(The problem): Copy the part of the Cobweb library text that begins with the words containing "Cobweb is designed" and ends with "to make this.", renaming "spider-web" to "network".

(Text passage):

A library for extremely simple distributed programming.

Access methods and objects from completely separate Java processes running in an external JVM, even on an entirely different physical machine.

Cobweb is designed to easily connect parts of a distributed Java program together, in one big spider-web.

This is built on the work of the Remote Method Interface, a little-known Java 1 API for making remote procedure calls. I must give particular credit to DOI: 10.1109/40.591654, the research paper that inspired me to make this.

As the RMI is such an ignored feature, Cobweb exists to make it more easily accessible and useful, using helper methods, generics and other, newer features of Java.

Features:

• Export objects to be accessed by external JVMs.
• Call methods directly from another Java process.
• Automatic retrieval and management of local registries.

Sample Intentions:

• Create fully integrated remote backends without needing to touch sockets or transfer protocol.
• Export APIs locally that can be accessed without dependencies.
• Export global attachment points that your other programs can link to.
• Transfer data easily without manual serialisation or connections.
• Easily link client processes with a centralised backend.
• Sequester parts of a program to prevent cascade failures.
• Split up a program to spread the resource cost over multiple machines.

<repository>
    <id>pan-repo</id>
    <name>Pandaemonium Repository</name>
    <url>https://gitlab.com/api/v4/projects/18568066/packages/maven</url>
</repository>

<dependency>
    <groupId>mx.kenzie</groupId>
    <artifactId>cobweb</artifactId>
    <version>1.0.1</version>
    <scope>compile</scope>
</dependency>

Create a remote interface. (Goes on remote and origin.)

private interface Alice extends Remote {

}

Create an implementation. (Goes on origin only.)

private static class Bob implements Alice {

}

Export an instance of the implementation from the origin.

final Alice stub = registry.export("bob", new Bob());

Import the instance by proxy on the remote.

final Alice stub = registry.retrieve("bob");

With the following class structure:

interface Alice extends Remote { // Proxy interface
    
    int intMethod()
        throws RemoteException; // Important for passing errors properly
    
    Class<?> complexMethod(final String string) // Non-primitive classes may be passed
        throws RemoteException; // All methods must throw RemoteException

}

class Bob implements Alice { // Origin instance class
    
    @Override
    public int intMethod() {
        return 62; // return primitives
    }
    
    @Override
    public Class<?> complexMethod(final String string) { // pass params
        assert string != null; // you can throw errors here :)
        return string.getClass(); // return complex types
    }
}

You can export your instance from the origin as so:

final Registry registry = Registry.acquireLocal();
assert registry != null;
assert registry.export("bob", new Bob()) != null;

...and then acquire it remotely with:

final Alice stub = registry.retrieve("bob");
assert stub.intMethod() == 62;
Class<?> cls = stub.complexMethod("hello");
assert cls == String.class;

Remember that in most cases, the parameters are transmitted to origin, and the method code is executed on origin, with the result transmitted back to remote.

While it would take a full forty pages to explain distributed computing in Java, and I am not qualified to do so, I do provide a brief insight into how Cobweb and the RMI work.

Remote method invocation relies on a "registry" system that is partly separate from Java's ordinary processes. It is built from a system of socket servers and receivers, which can be used to transmit data internally or externally.

(Source data):
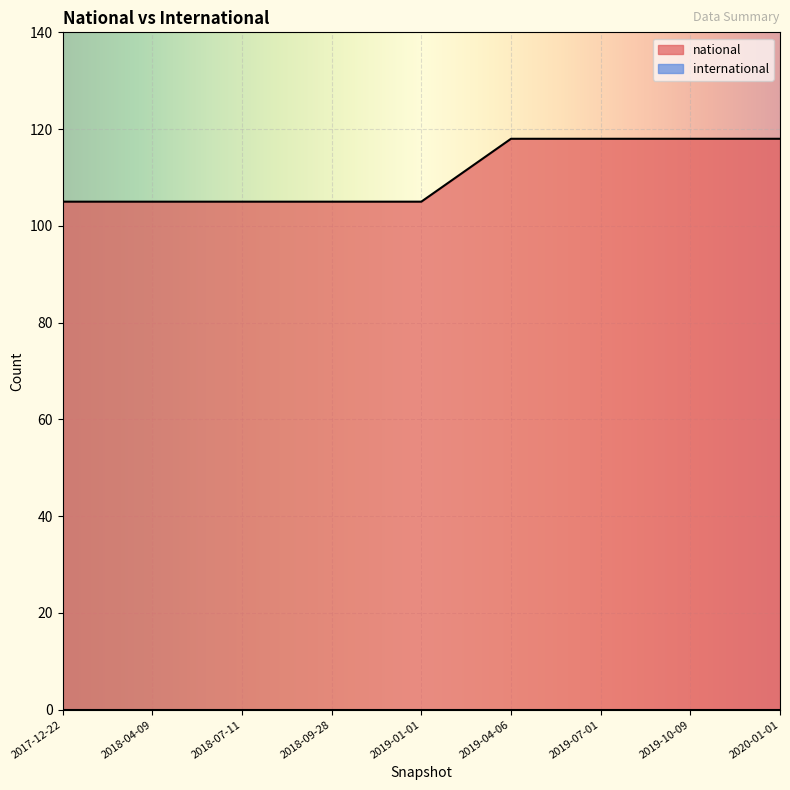

Count the national values in the range 105 to 118.

9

(Answer to this task):
Cobweb is designed to easily connect parts of a distributed Java program together, in one big network.

This is built on the work of the Remote Method Interface, a little-known Java 1 API for making remote procedure calls. I must give particular credit to DOI: 10.1109/40.591654, the research paper that inspired me to make this.